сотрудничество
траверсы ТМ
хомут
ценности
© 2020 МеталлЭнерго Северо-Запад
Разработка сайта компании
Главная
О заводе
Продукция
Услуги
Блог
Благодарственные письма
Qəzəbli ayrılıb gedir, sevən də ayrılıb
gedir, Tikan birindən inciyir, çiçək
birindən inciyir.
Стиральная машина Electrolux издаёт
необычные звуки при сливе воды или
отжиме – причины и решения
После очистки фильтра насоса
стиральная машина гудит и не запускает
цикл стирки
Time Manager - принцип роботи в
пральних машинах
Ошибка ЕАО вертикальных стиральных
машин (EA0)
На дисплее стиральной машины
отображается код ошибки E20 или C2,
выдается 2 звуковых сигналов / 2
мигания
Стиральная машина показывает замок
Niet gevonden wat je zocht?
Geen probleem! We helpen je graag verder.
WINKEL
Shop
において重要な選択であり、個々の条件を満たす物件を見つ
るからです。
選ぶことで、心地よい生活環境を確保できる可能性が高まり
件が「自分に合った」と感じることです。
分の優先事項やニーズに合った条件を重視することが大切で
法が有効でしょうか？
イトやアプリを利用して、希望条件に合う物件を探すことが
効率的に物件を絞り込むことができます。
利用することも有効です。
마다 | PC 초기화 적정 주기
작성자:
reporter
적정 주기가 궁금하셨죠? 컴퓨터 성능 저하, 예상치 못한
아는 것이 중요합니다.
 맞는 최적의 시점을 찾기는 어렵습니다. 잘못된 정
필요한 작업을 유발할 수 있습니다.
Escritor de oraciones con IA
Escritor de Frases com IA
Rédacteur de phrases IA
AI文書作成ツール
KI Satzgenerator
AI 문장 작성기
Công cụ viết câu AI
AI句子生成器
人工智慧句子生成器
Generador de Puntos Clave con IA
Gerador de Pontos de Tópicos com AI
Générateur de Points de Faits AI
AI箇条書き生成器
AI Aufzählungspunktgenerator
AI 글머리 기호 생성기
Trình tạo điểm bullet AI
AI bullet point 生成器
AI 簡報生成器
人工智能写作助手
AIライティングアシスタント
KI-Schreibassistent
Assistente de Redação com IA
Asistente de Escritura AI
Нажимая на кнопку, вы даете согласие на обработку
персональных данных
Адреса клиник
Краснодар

──────────

* **TASK DETAILS**
Quote all of the lines above word for word, keeping their original order.

* **YOUR RESPONSE**
сотрудничество
траверсы ТМ
хомут
ценности
© 2020 МеталлЭнерго Северо-Запад
Разработка сайта компании
Главная
О заводе
Продукция
Услуги
Блог
Благодарственные письма
Qəzəbli ayrılıb gedir, sevən də ayrılıb
gedir, Tikan birindən inciyir, çiçək
birindən inciyir.
Стиральная машина Electrolux издаёт
необычные звуки при сливе воды или
отжиме – причины и решения
После очистки фильтра насоса
стиральная машина гудит и не запускает
цикл стирки
Time Manager - принцип роботи в
пральних машинах
Ошибка ЕАО вертикальных стиральных
машин (EA0)
На дисплее стиральной машины
отображается код ошибки E20 или C2,
выдается 2 звуковых сигналов / 2
мигания
Стиральная машина показывает замок
Niet gevonden wat je zocht?
Geen probleem! We helpen je graag verder.
WINKEL
Shop
において重要な選択であり、個々の条件を満たす物件を見つ
るからです。
選ぶことで、心地よい生活環境を確保できる可能性が高まり
件が「自分に合った」と感じることです。
分の優先事項やニーズに合った条件を重視することが大切で
法が有効でしょうか？
イトやアプリを利用して、希望条件に合う物件を探すことが
効率的に物件を絞り込むことができます。
利用することも有効です。
마다 | PC 초기화 적정 주기
작성자:
reporter
적정 주기가 궁금하셨죠? 컴퓨터 성능 저하, 예상치 못한
아는 것이 중요합니다.
 맞는 최적의 시점을 찾기는 어렵습니다. 잘못된 정
필요한 작업을 유발할 수 있습니다.
Escritor de oraciones con IA
Escritor de Frases com IA
Rédacteur de phrases IA
AI文書作成ツール
KI Satzgenerator
AI 문장 작성기
Công cụ viết câu AI
AI句子生成器
人工智慧句子生成器
Generador de Puntos Clave con IA
Gerador de Pontos de Tópicos com AI
Générateur de Points de Faits AI
AI箇条書き生成器
AI Aufzählungspunktgenerator
AI 글머리 기호 생성기
Trình tạo điểm bullet AI
AI bullet point 生成器
AI 簡報生成器
人工智能写作助手
AIライティングアシスタント
KI-Schreibassistent
Assistente de Redação com IA
Asistente de Escritura AI
Нажимая на кнопку, вы даете согласие на обработку
персональных данных
Адреса клиник
Краснодар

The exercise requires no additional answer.